Avec une telle pièce, Calder rend un véritable hommage à la nature elle-même. Comme Sartre décrit les œuvres de Calder « Ils sont à la fois des inventions lyriques, des combinaisons techniques, presque mathématiques et, à la fois, le symbole sensible de la Nature, de cette grande Nature vague, qui gaspille le pollen et produit brusquement l’envol de mille papillons et dont on ne sait jamais si elle est l’enchaînement aveugle des causes et des effets ou le développement timide, sans cesse retardé, dérangé, traversé, d’une Idée. »


La Nature est un thème qui revient dans toute son œuvre et qu'il utilisera plusieurs fois comme signature, partant de sa base épaisse pour arriver aux fines branches de la sculpture, au bout desquelles les formes sont accrochées avec élégance.

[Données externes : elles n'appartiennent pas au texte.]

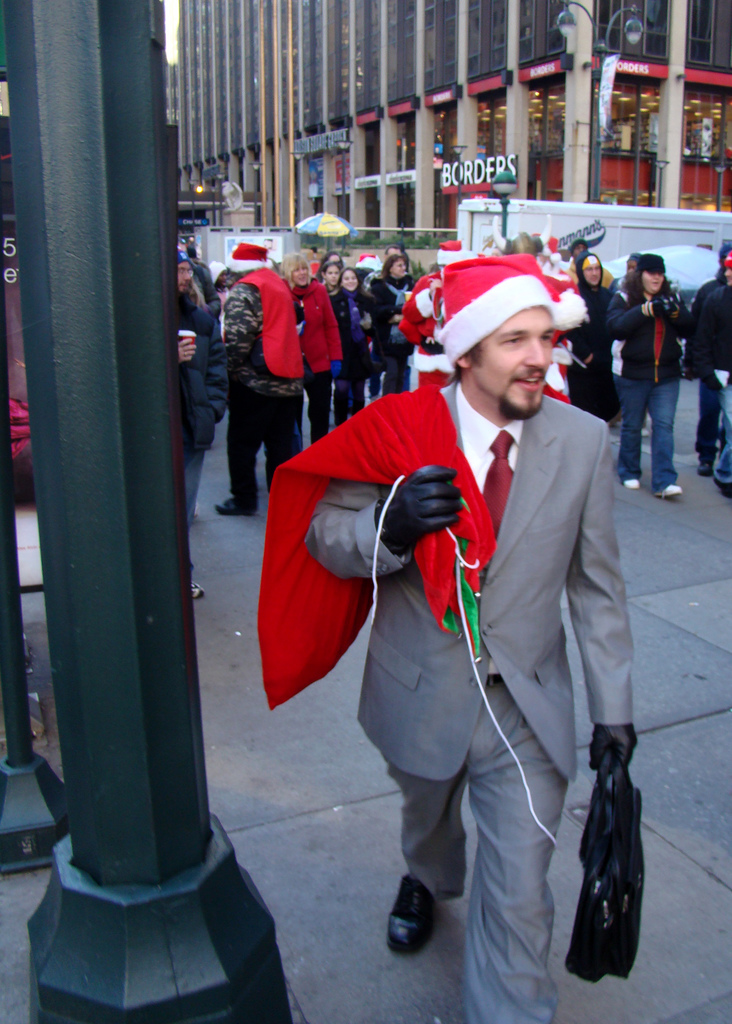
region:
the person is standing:
[632, 284, 674, 494]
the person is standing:
[415, 368, 563, 969]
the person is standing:
[218, 244, 290, 509]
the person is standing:
[329, 254, 384, 399]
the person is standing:
[159, 246, 215, 455]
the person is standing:
[571, 251, 618, 408]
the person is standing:
[363, 252, 406, 335]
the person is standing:
[289, 253, 339, 433]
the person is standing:
[685, 260, 716, 393]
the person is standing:
[364, 225, 408, 285]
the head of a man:
[434, 257, 551, 434]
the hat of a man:
[428, 255, 531, 345]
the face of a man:
[495, 306, 551, 406]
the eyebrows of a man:
[509, 316, 553, 337]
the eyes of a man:
[500, 328, 562, 351]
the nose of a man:
[513, 335, 549, 374]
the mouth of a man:
[517, 374, 545, 387]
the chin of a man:
[501, 389, 548, 410]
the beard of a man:
[498, 396, 545, 424]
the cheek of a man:
[475, 353, 523, 380]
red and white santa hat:
[416, 240, 596, 373]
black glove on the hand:
[581, 720, 638, 772]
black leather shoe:
[378, 869, 443, 950]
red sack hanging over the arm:
[256, 382, 516, 713]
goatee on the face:
[500, 361, 544, 422]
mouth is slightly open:
[512, 372, 558, 388]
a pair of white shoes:
[618, 469, 687, 503]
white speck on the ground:
[223, 620, 250, 641]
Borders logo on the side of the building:
[436, 150, 519, 196]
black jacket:
[610, 282, 693, 379]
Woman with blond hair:
[282, 251, 342, 458]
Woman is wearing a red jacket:
[280, 250, 338, 452]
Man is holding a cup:
[175, 248, 226, 599]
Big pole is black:
[1, 2, 293, 1022]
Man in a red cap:
[229, 267, 303, 384]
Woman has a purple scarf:
[344, 279, 370, 345]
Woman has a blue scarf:
[383, 278, 415, 344]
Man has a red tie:
[478, 427, 515, 540]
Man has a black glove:
[378, 459, 462, 556]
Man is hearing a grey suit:
[306, 255, 631, 1022]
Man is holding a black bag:
[565, 750, 644, 982]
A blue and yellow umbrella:
[295, 210, 358, 253]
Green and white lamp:
[490, 171, 517, 243]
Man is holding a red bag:
[257, 383, 495, 709]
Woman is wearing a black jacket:
[605, 252, 688, 498]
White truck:
[456, 197, 729, 266]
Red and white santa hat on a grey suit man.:
[436, 255, 585, 364]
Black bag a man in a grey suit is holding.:
[566, 750, 645, 984]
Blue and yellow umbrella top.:
[293, 212, 356, 238]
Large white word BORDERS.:
[440, 155, 517, 188]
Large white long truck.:
[456, 197, 729, 275]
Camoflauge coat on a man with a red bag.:
[219, 280, 304, 399]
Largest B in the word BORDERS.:
[441, 161, 451, 188]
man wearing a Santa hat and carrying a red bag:
[256, 251, 643, 1021]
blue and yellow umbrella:
[293, 210, 359, 241]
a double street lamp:
[551, 2, 645, 201]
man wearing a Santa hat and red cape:
[212, 243, 302, 514]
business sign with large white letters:
[441, 154, 519, 185]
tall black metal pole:
[3, 0, 290, 1021]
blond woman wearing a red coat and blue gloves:
[279, 254, 343, 458]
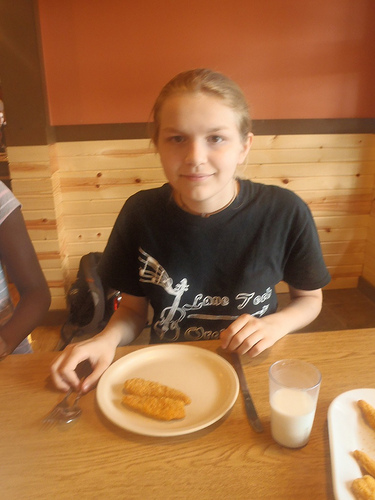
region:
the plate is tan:
[99, 340, 243, 447]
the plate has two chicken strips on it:
[117, 376, 190, 426]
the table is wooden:
[0, 320, 374, 497]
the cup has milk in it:
[268, 352, 320, 452]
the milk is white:
[267, 382, 319, 452]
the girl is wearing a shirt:
[101, 170, 333, 336]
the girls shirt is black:
[80, 167, 331, 352]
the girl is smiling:
[94, 174, 332, 352]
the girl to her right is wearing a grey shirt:
[0, 173, 35, 359]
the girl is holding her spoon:
[64, 371, 89, 423]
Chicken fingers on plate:
[118, 374, 195, 458]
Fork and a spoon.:
[50, 372, 86, 434]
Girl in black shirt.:
[118, 69, 297, 340]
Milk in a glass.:
[262, 352, 319, 481]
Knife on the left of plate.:
[214, 333, 265, 456]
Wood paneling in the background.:
[22, 113, 121, 260]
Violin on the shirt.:
[155, 255, 193, 335]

Le génie créatif de Calder connaissait la fragilité de son installation, capturant les mouvements vivants et donnant à l'œuvre une signification profonde qui remplit néanmoins l'œil de beauté.


Une fois de plus, Calder montre comment il réussit à réimaginer la sculpture. Son art n'est pas statique ou fixe mais une entité qui semble libre dans son mouvement. En ajoutant de la motricité à ses œuvres, Calder parvient toujours à capter l'attention du spectateur qui ne peut rester indifférent face au dynamisme naturel qui prend forme sous ses yeux. Le mouvement est renforcé par la volonté de Calder de réduire l'objet à de simples lignes et formes sculptées dans des couleurs élémentaires. C'est comme si l'existence même de la pièce dans le monde était si précaire qu'elle pouvait basculer à tout moment du réel au conceptuel.